Throughout the Book of Acts, Jesus continues to reign supreme even while the authorities and nations persecute his people and reject his gospel. And even with all the rejection, he displayed his Lordship as many were saved.
In Paul’s letters, Jesus is proclaimed to be the unquestioned King. Paul did not act like Jesus’ campaign manager, hoping people would make Jesus their Lord. Rather, he proclaims the simple truth, “He is before all things, and in him all things hold together” (Colossians 1:17). He is not apologetic or sheepish about his message. He simply states what he believes. Either a person acknowledges it as truth or they reject it as a lie. Nonetheless, if someone refuses to acknowledge him as Lord, that does nothing to alter his status as King. He is still the sovereign Lord on the throne of Heaven.
In the final book of the Bible, Revelation, when throngs of people reject Christ and make allegiance with his enemy, Jesus is still the “King of kings and Lord of lords” (Revelation 19:16).
What does this mean for voters? It’s a simple reminder to two kinds of people. First, there are many of us who hold up our candidates in high hopes. “If he/she wins, then everything will be right again.” However, to that person, the message of the gospel says, “No president can right a wrong society…only the Lord Jesus can mend this broken world.”

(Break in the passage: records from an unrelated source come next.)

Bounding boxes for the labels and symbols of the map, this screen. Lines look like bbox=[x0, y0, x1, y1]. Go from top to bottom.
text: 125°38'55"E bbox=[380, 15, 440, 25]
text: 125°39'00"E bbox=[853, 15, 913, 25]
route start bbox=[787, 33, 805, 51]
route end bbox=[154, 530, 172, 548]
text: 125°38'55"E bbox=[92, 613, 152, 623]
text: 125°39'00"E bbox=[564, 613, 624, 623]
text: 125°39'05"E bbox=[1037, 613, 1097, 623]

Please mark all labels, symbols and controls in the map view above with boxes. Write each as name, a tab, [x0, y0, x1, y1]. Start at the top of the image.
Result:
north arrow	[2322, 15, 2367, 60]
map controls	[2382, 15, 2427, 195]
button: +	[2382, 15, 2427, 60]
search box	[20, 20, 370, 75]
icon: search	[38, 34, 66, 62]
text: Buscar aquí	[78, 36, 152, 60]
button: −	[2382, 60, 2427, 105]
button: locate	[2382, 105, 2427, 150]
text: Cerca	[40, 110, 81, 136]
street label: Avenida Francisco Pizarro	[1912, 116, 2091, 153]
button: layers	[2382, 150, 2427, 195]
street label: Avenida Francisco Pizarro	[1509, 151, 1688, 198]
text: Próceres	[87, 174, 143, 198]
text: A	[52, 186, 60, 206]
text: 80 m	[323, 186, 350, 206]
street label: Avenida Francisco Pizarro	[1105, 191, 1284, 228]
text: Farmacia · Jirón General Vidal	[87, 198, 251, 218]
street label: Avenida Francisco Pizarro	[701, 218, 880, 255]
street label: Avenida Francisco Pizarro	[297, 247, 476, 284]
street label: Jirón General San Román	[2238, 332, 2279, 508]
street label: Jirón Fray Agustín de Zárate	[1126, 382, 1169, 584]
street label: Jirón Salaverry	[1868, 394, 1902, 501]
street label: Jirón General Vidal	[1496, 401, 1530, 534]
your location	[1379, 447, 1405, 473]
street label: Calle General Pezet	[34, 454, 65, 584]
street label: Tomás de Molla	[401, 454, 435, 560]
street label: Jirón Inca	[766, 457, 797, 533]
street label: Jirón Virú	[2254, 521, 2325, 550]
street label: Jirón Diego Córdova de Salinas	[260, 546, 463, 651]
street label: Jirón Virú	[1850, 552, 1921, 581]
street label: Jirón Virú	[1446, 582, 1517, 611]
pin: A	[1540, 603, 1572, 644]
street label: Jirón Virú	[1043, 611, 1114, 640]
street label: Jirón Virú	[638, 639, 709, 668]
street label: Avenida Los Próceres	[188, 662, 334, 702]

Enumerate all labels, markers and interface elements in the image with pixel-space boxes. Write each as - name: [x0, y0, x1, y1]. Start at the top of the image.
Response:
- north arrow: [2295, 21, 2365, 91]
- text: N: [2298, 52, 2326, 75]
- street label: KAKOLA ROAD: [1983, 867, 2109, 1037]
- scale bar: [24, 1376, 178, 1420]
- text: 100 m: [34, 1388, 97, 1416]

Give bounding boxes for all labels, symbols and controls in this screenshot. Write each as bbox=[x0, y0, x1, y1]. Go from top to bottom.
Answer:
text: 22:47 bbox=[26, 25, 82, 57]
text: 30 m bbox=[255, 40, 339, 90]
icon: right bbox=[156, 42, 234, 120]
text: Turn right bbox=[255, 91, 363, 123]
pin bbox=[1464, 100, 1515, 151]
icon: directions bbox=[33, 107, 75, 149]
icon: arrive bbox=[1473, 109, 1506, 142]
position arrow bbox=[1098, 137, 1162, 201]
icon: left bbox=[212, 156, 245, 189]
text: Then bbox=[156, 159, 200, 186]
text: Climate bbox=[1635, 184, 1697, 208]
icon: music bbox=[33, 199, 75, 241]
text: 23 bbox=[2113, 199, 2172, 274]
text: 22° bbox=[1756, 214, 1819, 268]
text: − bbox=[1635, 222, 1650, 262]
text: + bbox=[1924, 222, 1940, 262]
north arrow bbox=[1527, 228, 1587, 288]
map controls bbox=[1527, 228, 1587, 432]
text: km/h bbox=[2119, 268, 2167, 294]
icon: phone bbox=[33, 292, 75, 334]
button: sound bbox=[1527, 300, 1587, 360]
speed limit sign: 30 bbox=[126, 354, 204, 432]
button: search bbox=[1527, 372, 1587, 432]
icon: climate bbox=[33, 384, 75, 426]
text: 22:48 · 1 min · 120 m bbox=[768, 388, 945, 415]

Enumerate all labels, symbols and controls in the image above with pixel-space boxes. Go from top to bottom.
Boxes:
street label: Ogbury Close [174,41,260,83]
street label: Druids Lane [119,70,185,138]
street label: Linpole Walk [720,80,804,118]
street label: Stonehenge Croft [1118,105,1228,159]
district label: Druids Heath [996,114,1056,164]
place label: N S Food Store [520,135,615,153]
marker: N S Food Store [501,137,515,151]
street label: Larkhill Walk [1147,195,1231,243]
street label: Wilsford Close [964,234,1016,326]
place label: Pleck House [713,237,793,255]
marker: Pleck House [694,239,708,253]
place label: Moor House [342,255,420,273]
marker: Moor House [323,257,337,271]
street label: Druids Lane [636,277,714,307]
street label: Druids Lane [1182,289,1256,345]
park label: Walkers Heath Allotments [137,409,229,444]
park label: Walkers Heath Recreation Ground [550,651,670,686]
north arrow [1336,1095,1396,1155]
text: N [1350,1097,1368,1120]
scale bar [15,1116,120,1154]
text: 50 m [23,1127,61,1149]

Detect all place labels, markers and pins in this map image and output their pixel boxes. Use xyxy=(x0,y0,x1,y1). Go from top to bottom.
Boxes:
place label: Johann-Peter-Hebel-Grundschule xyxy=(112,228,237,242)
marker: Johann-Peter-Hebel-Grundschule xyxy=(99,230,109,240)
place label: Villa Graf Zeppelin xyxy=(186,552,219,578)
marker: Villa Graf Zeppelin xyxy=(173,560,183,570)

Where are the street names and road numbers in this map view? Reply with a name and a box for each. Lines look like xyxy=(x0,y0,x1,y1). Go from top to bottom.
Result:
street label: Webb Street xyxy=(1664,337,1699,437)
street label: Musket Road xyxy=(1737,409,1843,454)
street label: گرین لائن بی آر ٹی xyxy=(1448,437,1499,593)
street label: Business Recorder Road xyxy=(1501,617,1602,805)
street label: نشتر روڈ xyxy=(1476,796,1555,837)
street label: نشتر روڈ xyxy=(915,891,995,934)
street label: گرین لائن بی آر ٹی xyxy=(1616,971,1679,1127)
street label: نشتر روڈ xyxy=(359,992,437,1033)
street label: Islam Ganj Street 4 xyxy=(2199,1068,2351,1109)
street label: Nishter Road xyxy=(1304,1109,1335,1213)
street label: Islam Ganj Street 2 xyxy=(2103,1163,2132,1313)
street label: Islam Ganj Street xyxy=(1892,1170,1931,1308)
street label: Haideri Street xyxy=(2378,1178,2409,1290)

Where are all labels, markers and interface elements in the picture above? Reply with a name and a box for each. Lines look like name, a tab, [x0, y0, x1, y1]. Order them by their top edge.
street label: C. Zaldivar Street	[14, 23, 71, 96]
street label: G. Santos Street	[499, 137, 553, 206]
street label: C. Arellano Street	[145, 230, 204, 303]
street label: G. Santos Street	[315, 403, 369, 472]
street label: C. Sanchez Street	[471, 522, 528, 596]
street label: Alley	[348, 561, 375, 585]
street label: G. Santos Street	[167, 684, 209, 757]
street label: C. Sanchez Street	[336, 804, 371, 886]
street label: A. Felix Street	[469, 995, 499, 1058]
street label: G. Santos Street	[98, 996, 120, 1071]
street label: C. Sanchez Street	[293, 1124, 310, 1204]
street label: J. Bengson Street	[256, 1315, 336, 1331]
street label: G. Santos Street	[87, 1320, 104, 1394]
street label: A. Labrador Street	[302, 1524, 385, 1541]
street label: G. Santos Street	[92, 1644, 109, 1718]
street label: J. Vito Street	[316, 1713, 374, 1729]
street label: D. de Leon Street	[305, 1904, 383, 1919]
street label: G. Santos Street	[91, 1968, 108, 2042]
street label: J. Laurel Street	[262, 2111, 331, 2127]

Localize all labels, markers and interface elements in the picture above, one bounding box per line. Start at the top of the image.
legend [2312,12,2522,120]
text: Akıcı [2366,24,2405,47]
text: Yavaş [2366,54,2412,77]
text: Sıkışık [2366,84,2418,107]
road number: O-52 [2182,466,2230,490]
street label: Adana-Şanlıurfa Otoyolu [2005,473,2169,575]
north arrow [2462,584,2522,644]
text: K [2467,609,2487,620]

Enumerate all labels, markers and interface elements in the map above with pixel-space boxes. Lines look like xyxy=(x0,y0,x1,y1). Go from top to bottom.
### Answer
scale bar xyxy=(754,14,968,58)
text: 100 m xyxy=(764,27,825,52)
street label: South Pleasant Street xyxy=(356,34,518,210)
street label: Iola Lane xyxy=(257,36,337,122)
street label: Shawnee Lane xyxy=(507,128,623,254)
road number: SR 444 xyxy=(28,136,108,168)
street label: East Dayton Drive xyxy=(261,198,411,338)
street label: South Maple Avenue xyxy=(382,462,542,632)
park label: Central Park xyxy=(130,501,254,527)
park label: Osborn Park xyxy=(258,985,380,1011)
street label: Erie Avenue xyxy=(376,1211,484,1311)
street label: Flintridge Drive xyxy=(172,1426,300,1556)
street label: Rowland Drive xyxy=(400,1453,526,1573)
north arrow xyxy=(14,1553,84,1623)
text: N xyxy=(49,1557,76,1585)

Second, there are many who are approaching Election Day with great desperation. And if we are honest, the future of the world does look a bit bleak at the moment…regardless of who the next president will be. But remembering that Jesus is Lord, helps us to remember that things will not be as bleak as we may think. Sure, there may be major shifts in the political system; there will probably be economic ups and downs over the next four to eight years; personal comforts may be threatened. But the King of Heaven still has a plan to make a New Heaven and New Earth where he will one day dwell with his people, and nothing will hinder that plan. So, come Hillary or come Donald or come anyone else…Jesus reigns supreme!
So my friends, Jesus doesn’t need your write-in. He’s already got the power and authority whether the people acknowledge him or not. We may be voting for a new president, but we will never need to vote for Jesus. He is King on high and over all forever and ever.